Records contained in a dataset
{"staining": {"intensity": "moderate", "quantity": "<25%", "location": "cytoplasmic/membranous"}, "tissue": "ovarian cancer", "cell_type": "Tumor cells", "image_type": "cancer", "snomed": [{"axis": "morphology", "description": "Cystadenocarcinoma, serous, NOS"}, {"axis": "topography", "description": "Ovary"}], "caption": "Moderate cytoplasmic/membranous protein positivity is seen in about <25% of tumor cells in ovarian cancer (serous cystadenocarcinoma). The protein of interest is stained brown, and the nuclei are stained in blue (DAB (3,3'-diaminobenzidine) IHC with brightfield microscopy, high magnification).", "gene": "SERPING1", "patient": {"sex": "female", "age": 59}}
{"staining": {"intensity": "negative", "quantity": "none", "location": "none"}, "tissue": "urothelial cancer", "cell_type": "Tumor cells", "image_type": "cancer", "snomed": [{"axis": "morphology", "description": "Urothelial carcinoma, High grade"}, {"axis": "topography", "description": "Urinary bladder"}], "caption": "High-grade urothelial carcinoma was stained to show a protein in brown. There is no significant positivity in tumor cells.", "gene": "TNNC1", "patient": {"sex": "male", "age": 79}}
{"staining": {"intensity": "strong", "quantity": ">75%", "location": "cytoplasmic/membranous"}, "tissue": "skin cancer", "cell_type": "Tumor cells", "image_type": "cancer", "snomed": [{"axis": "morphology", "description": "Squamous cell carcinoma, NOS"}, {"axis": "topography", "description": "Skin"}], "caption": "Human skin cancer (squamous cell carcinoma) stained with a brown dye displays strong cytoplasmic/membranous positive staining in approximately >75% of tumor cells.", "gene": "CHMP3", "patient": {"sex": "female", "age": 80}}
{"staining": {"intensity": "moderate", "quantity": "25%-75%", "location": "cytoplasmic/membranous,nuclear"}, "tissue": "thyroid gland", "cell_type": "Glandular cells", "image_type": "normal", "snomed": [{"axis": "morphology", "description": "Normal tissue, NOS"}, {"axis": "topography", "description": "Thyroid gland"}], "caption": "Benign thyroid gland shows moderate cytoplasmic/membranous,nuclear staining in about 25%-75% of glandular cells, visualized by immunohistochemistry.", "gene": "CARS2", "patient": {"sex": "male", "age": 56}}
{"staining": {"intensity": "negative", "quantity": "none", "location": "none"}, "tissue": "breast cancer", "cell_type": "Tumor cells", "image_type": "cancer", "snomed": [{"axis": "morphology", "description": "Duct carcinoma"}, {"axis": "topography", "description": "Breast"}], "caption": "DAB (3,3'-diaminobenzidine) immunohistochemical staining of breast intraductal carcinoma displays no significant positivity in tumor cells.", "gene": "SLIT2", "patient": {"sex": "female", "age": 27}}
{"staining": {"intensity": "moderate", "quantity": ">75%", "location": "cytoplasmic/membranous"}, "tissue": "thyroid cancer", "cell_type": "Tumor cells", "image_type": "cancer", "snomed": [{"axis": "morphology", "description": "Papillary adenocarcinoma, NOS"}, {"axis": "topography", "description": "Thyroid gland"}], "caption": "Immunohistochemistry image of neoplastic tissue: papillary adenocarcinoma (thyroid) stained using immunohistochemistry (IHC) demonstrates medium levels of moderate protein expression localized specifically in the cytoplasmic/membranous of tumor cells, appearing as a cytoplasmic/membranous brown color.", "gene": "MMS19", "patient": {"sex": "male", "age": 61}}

> _What this task involves_
Copy exactly the line that contains "thyroid gland shows" and every line after it through the end of the entries, with nothing added.

> _Task answer_
{"staining": {"intensity": "moderate", "quantity": "25%-75%", "location": "cytoplasmic/membranous,nuclear"}, "tissue": "thyroid gland", "cell_type": "Glandular cells", "image_type": "normal", "snomed": [{"axis": "morphology", "description": "Normal tissue, NOS"}, {"axis": "topography", "description": "Thyroid gland"}], "caption": "Benign thyroid gland shows moderate cytoplasmic/membranous,nuclear staining in about 25%-75% of glandular cells, visualized by immunohistochemistry.", "gene": "CARS2", "patient": {"sex": "male", "age": 56}}
{"staining": {"intensity": "negative", "quantity": "none", "location": "none"}, "tissue": "breast cancer", "cell_type": "Tumor cells", "image_type": "cancer", "snomed": [{"axis": "morphology", "description": "Duct carcinoma"}, {"axis": "topography", "description": "Breast"}], "caption": "DAB (3,3'-diaminobenzidine) immunohistochemical staining of breast intraductal carcinoma displays no significant positivity in tumor cells.", "gene": "SLIT2", "patient": {"sex": "female", "age": 27}}
{"staining": {"intensity": "moderate", "quantity": ">75%", "location": "cytoplasmic/membranous"}, "tissue": "thyroid cancer", "cell_type": "Tumor cells", "image_type": "cancer", "snomed": [{"axis": "morphology", "description": "Papillary adenocarcinoma, NOS"}, {"axis": "topography", "description": "Thyroid gland"}], "caption": "Immunohistochemistry image of neoplastic tissue: papillary adenocarcinoma (thyroid) stained using immunohistochemistry (IHC) demonstrates medium levels of moderate protein expression localized specifically in the cytoplasmic/membranous of tumor cells, appearing as a cytoplasmic/membranous brown color.", "gene": "MMS19", "patient": {"sex": "male", "age": 61}}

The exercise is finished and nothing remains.